*** Extracted data ***

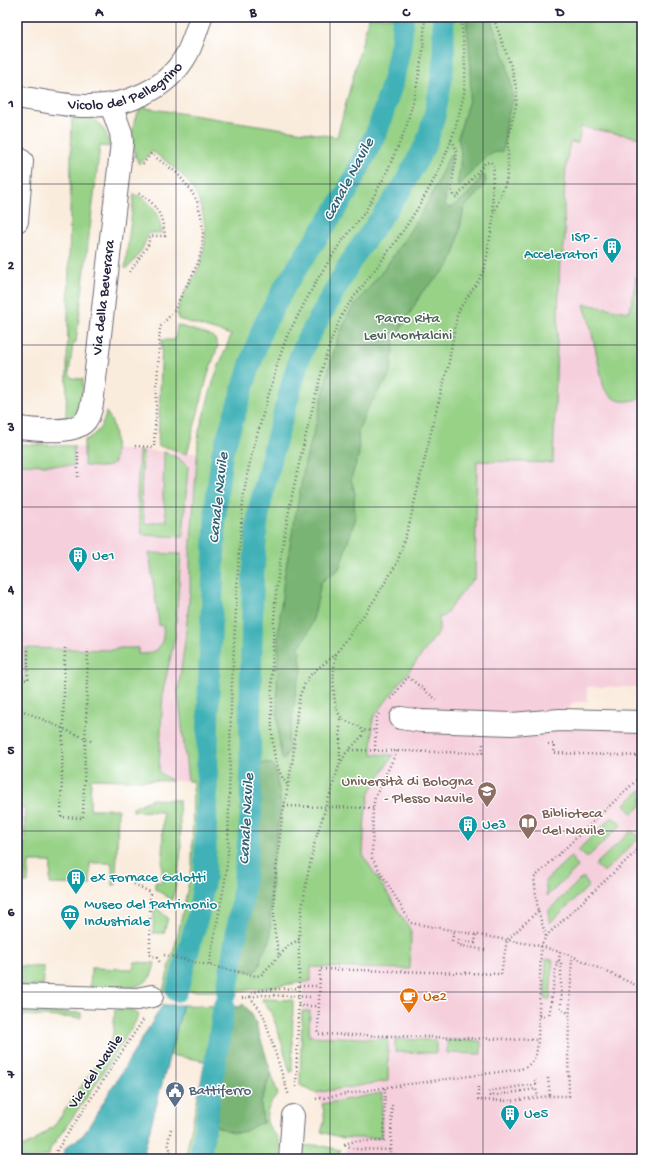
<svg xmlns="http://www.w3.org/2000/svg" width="659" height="1176" viewBox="0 0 659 1176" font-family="'Gochi Hand',sans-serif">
<rect width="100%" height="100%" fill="#fff"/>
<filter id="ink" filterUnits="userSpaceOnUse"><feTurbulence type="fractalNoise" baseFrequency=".025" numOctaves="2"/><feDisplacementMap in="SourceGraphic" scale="8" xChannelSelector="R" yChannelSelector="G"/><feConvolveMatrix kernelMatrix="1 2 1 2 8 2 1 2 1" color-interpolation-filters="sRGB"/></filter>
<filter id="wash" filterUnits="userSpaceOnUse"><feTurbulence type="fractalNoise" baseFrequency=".012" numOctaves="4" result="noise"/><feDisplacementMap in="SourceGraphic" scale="16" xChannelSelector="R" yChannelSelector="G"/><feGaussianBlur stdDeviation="0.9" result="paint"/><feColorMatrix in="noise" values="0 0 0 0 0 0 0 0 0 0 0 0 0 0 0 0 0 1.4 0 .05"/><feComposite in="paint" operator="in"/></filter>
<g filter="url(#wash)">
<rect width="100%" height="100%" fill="#faecdd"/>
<!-- built -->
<g fill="#f5cfdb">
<path d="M642 17V687H587V702H574L560 720 642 722V1159H344L349 1138 321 1132 325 1120V1111L322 1104 315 1093 300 1085 305 932 372 754 373 718 407 673 439 617 473 579H475L477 461 553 462 563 143Z"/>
<path d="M17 444 197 453 190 555V591L185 641 178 691 188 781 91 779 90 823 26 788 24 879H17Z"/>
</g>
<!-- green -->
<g fill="#97d287" stroke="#5c7a61">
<path d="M369 17H642V138L581 127 578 143 570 142C565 166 564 192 564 216 565 230 566 242 562 256L560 258 553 463 477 461 475 579H473L443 617H439V632L373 718 372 754 393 755 370 792 365 815 363 855 411 931 410 969 311 967V981L242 991H163L178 934 192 867 193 781H188L178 691 185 641 190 591V555L199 431 214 379 231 335 178 319C174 305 190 286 196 274 213 241 206 197 179 172 171 164 161 158 152 151L139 164C131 150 128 115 145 106L146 108 337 137Z"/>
<path d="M72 111C95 116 105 124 110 147L100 146 76 342 73 344 69 373 72 378 83 379C82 393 84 415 66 417Z"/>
<path d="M134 194C152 200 159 215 162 233H148C145 246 137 260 126 269L125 268Z"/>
<path d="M642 247V389L640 390 642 398C624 403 615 404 604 388L589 320 584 305 585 304 628 312 630 311Z"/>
<path d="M177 325 212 336 215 339 218 346 209 371 187 454 169 448 158 446 162 340H175Z"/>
<path d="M106 412C117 425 116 446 114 463 107 470 93 466 84 466V441C97 434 104 426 106 412Z"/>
<path d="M17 444 74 446V466L20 464 17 462Z"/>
<path d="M139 451H143L141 499 145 524 167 521 163 497 164 452 178 458 188 466 183 537 142 535 137 497Z"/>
<path d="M149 553 181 554 175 637 163 691 159 770V772L172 781 91 779 90 809H118L116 885H112V863H90V885L50 884 51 862H29L28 883H24L25 808 17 807V678H25V648L111 650 121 648H138V654H145L157 650C163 642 164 636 163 626L159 625Z"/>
<path d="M642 789V805L632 814 625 804Z"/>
<path d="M151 799 179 800 181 850 178 876 172 900 155 889V882H162L163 812 133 811V808Z"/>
<path d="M612 817 622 824 587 858 578 850Z"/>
<path d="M631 831 640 837 604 872 595 865Z"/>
<path d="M571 856 578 867 547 896 545 881Z"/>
<path d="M583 877 589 886 550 923 549 910Z"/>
<path d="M154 906 168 918 164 933H153Z"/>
<path d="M546 959 553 960 550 999H545Z"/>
<path d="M134 962 155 963C154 967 153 973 150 977 139 993 107 988 90 988L91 968 133 969Z"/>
<path d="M17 966 44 967 43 986H17Z"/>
<path d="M262 999 293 1000 292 1072H290C285 1057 274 1007 262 1001Z"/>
<path d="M183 1005 219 1006 212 1039 208 1070 204 1081 197 1128 198 1140 193 1159H185L205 1061 170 1055Z"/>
<path d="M229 1006H232L216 1126 245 1131 254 1124 263 1123 261 1103 271 1072 278 1095C268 1104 262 1118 271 1130 274 1134 279 1138 280 1143 282 1147 280 1154 280 1159H206C208 1147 211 1134 210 1122Z"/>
<path d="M115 1009 134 1010 138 1015 136 1021 92 1090 50 1149 49 1155 34 1159H17V1149L33 1142 55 1125 109 1045 113 1034Z"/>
<path d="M17 1011 81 1013V1018L17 1015Z"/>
<path d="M302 1011H310L309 1036 388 1039V1081L315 1093 300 1085Z"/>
<path d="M395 1039 436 1040V1053L395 1052Z"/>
<path d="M447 1040 481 1041V1054L447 1053Z"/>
<path d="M382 1093 381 1138H343L321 1132C325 1123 325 1114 322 1104Z"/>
<path d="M319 1145 340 1150 338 1159H302L303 1146Z"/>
</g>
<!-- forest -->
<g fill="#79b474" stroke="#4e6b58">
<path d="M466 17H490L506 61 512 90V102L507 119 504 147 502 151 493 153 484 158 459 186H457L460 168 461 153 458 137 470 96 471 67Z"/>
<path d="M450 154 452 155 446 185 445 205 450 208C464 200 474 189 482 175L485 176 486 180 483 187 464 208 456 249 449 266 422 292 395 339 390 375 367 409 358 431 359 454 351 479 355 493 354 504 356 517 339 569 321 582C317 601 313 633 299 646L302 672 297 684 292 723 288 739V751L284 760 282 759 279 742 277 708 278 634 284 578 305 463 315 428 331 360 337 340 350 311 385 268 421 214 432 194Z"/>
<path d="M262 762 272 764 275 769 279 791 281 806 272 865 270 941 261 956 260 965 257 970 251 972 235 968 237 961 243 950 244 927 247 912 253 858 257 844V798L258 784 257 776Z"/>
<path d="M243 1004 251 1013 255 1021 271 1072 261 1103 263 1123C254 1124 253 1128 245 1131 235 1135 225 1130 216 1126L232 1006 239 1007Z"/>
</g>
<!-- water -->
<path fill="#40b1b7" stroke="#316a79" d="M164 1005H183L142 1159H101L103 1151 89 1159H62C63 1144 75 1143 84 1134L162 1006Z"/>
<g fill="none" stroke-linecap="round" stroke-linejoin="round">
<!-- canal -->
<g stroke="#40b1b7" stroke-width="22">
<path d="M177 991 198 916 205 875 209 678 216 503 222 454 254 353 263 327 285 286 346 194 378 129 393 81 401 43 403 17"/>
<path d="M227 991 242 900 251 814 250 714 253 578 257 524 261 501 275 444 299 359 307 340 354 256 402 188 426 144 434 118 440 88 444 58 443 17"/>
<path d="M200 1159 224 1006"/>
</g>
</g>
</g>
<g filter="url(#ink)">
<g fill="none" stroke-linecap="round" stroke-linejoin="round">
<!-- minor casing -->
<g stroke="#6e6974" stroke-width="24">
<g id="minor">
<path id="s1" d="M17 97C40 100 63 106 86 106 126 107 167 90 187 54 193 42 197 29 201 17"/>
<path d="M17 157 22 161 17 221"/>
<path id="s2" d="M17 428C35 429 74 436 86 420 91 413 92 404 93 396L122 142 121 133 111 105"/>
<path d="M401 718 421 721 512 724 560 720 642 722"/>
<path d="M17 995 137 999 152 996"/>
<path d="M290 1159 293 1116"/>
</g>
</g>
<!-- path -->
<g stroke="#6e6974" stroke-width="2.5" stroke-dasharray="1 3" stroke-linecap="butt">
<path d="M451 140C465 155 447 179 453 195L455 197H457L485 163 491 162 494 166 492 188 493 211"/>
<path d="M130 272 148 245 150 236H165C163 217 156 201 137 193"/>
<path d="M135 446 154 447 160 327 174 311 183 292 193 274 199 260 202 247 203 231 201 215 197 201 190 189 177 173 151 154 142 165"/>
<path d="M78 477V449"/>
<path d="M65 648 61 817 83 818 88 649"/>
<path d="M336 654C333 669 331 702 340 716 344 722 352 723 358 726 360 727 361 729 363 730 366 731 372 730 376 730"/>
<path d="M17 679 28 680V647"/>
<path d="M391 699 408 677 437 700"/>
<path d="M17 708 93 742"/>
<path d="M548 744H554V753L642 756"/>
<path d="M350 750 482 753 483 744"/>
<path d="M375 750 376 719 379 714"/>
<path d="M397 751 375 797 373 808 372 858 411 923 541 946 572 956 642 988"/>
<path d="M340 764V717"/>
<path d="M287 784C269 764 272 721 272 696 272 662 273 627 276 593 285 514 305 437 325 359 330 342 337 325 345 309 388 252 436 194 456 125 459 114 462 104 464 93 467 67 463 42 461 17"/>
<path d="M284 806 373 808"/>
<path d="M134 884 150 892V955L157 958 161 964"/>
<path d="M538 911 507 940 501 974 320 969 318 1034 538 1040 541 946 546 936 642 846"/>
<path d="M476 935 475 943 459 940 458 945 485 950"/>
<path d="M546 936 538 911 534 878 642 775"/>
<path d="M452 941 454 931"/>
<path d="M560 952 559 960 561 962V1009L570 1014"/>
<path d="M164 955 256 976 261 975 279 956 274 928V891L282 818 293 758 297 712 300 695 305 683 312 673 336 654 375 599 397 563 409 525 436 411 448 367 457 316 460 308 479 280 485 268 494 213 506 182 508 167V139L516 105 517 92 512 69 493 17"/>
<path d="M280 955 290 944 299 940"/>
<path d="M209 965 225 881 228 853 231 702 239 551 244 492 251 456 279 359 287 336 318 278 340 244 365 212 385 176 406 128 416 90 423 50 425 17"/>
<path d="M299 986H319"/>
<path d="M250 997 252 993 262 990 299 988"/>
<path d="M250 997 262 995 293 996"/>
<path d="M242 998 250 997 261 1011 265 1020 289 1096"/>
<path d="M298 1006H318"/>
<path d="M539 1016H549L557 961 559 960"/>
<path d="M548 1078 550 1096"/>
<path d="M535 1080 536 1084 489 1091 490 1096 536 1089 538 1097"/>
<path d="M296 1087 299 983V940L302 909 307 878 315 841 339 766 346 753 363 735V730"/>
<path d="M478 1087V1100L509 1101 550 1096H569L568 1050 572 956"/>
<path d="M316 1099 388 1087 521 1069C536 1063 537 1053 538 1040"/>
<path d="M171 1129 168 1143 173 1159"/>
<path d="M344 1144 356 1141H384L385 1087"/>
<path d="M345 1145 355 1149 391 1150V1153"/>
<path d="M391 1150 392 1104"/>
<path d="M56 1159 57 1150 143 1020"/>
</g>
<!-- minor -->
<use href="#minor" stroke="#fff" stroke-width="22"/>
<!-- path-bridge -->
<path stroke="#6e6974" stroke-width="2.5" stroke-dasharray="1 3" stroke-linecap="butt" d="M293 996 310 997"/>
</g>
</g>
<!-- grid -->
<path fill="none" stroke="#22223b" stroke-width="1" stroke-opacity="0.55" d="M176 17V1159M330 17V1159M483 17V1159M17 184H642M17 345H642M17 507H642M17 669H642M17 831H642M17 992H642"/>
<!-- icons -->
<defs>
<g id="building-pin" transform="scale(1)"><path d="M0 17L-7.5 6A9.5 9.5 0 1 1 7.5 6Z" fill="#0f9aa8" stroke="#fff"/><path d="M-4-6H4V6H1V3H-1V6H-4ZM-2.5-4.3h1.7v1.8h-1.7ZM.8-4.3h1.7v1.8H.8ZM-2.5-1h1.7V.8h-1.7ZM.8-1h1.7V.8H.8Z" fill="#fff"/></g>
<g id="university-pin" transform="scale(1)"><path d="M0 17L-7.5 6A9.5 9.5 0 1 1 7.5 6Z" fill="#8d6e63" stroke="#fff"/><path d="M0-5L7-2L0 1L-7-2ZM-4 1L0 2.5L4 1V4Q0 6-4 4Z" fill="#fff"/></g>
<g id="library-pin" transform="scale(1)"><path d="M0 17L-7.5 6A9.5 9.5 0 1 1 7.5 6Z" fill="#8d6e63" stroke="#fff"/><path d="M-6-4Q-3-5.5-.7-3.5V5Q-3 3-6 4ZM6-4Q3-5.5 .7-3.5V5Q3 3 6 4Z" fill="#fff"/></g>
<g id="museum-pin" transform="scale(1)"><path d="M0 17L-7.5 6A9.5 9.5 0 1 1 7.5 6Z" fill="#0f9aa8" stroke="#fff"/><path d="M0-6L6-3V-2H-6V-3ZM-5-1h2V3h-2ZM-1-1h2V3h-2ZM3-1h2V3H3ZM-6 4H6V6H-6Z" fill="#fff"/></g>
<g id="cafe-pin" transform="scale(1)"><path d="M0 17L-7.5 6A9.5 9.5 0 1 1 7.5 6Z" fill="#e8710a" stroke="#fff"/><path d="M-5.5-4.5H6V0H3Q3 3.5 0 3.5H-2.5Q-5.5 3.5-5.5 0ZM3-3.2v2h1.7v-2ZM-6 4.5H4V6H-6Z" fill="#fff"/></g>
<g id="civic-pin" transform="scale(1)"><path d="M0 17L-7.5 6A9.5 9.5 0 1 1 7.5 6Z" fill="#5c6f8a" stroke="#fff"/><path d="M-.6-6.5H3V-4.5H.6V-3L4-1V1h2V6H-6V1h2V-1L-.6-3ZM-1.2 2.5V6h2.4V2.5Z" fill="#fff"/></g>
</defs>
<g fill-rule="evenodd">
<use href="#building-pin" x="612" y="247"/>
<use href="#building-pin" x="78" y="556"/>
<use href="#university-pin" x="487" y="791"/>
<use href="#library-pin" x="528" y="823"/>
<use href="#building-pin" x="468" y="825"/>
<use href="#building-pin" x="76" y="878"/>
<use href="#museum-pin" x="70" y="914"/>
<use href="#cafe-pin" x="409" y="997"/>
<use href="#civic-pin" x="175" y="1091"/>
<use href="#building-pin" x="510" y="1114"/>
</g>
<g text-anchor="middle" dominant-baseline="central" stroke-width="3" stroke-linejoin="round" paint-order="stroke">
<!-- street labels -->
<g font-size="15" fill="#22223b" stroke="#fff">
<text stroke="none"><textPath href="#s1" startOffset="114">Vicolo del Pellegrino</textPath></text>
<text stroke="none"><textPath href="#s2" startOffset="196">Via della Beverara</textPath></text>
<text transform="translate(96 1072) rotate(-56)">Via del Navile</text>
</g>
<!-- culture labels -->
<g font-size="15" fill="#0d838f" stroke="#fff" text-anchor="start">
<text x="598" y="238" text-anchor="end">ISP -<tspan x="598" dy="17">Acceleratori</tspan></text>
<text x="92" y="556">Ue1</text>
<text x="482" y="825">Ue3</text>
<text x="90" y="878">ex Fornace Galotti</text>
<text x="84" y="905">Museo del Patrimonio<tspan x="84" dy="17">Industriale</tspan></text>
<text x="524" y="1114">Ue5</text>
</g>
<!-- park labels -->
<g font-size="15" fill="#4b6056" stroke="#fff">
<text x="408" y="319">Parco Rita<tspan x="408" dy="17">Levi Montalcini</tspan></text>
</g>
<!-- education labels -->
<g font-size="15" fill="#785e54" stroke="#fff" text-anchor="end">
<text x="473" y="782">Università di Bologna<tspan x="473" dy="17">- Plesso Navile</tspan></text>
<text x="542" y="814" text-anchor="start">Biblioteca<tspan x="542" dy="17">del Navile</tspan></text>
</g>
<!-- food labels -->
<g font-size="15" fill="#c56008" stroke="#fff" text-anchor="start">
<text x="423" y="997">Ue2</text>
</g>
<!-- service labels -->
<g font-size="15" fill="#4e5e75" stroke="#fff" text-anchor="start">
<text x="189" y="1091">Battiferro</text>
</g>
<!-- water labels -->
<g font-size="16" font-style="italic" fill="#306273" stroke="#fff">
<text transform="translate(350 180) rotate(-62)">Canale Navile</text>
<text transform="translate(220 498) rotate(-84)">Canale Navile</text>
<text transform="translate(248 819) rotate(-87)">Canale Navile</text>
</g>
</g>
<!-- margin -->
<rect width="659" height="1176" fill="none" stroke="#fff" stroke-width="44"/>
<rect x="22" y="22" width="615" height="1132" fill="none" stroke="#22223b" stroke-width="1.5"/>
<g font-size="13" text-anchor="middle" font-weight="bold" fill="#22223b">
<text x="99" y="16">A</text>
<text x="253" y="16">B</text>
<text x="406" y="16">C</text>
<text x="560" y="16">D</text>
<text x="11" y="107">1</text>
<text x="11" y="269">2</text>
<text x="11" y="431">3</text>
<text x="11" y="593">4</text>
<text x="11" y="754">5</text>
<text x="11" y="916">6</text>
<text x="11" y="1078">7</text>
</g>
</svg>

***

Take the entries above and return only the lines from the one with "17H490L506 61 512" to the one with "<!-- canal -->", both included, unchanged.

<path d="M466 17H490L506 61 512 90V102L507 119 504 147 502 151 493 153 484 158 459 186H457L460 168 461 153 458 137 470 96 471 67Z"/>
<path d="M450 154 452 155 446 185 445 205 450 208C464 200 474 189 482 175L485 176 486 180 483 187 464 208 456 249 449 266 422 292 395 339 390 375 367 409 358 431 359 454 351 479 355 493 354 504 356 517 339 569 321 582C317 601 313 633 299 646L302 672 297 684 292 723 288 739V751L284 760 282 759 279 742 277 708 278 634 284 578 305 463 315 428 331 360 337 340 350 311 385 268 421 214 432 194Z"/>
<path d="M262 762 272 764 275 769 279 791 281 806 272 865 270 941 261 956 260 965 257 970 251 972 235 968 237 961 243 950 244 927 247 912 253 858 257 844V798L258 784 257 776Z"/>
<path d="M243 1004 251 1013 255 1021 271 1072 261 1103 263 1123C254 1124 253 1128 245 1131 235 1135 225 1130 216 1126L232 1006 239 1007Z"/>
</g>
<!-- water -->
<path fill="#40b1b7" stroke="#316a79" d="M164 1005H183L142 1159H101L103 1151 89 1159H62C63 1144 75 1143 84 1134L162 1006Z"/>
<g fill="none" stroke-linecap="round" stroke-linejoin="round">
<!-- canal -->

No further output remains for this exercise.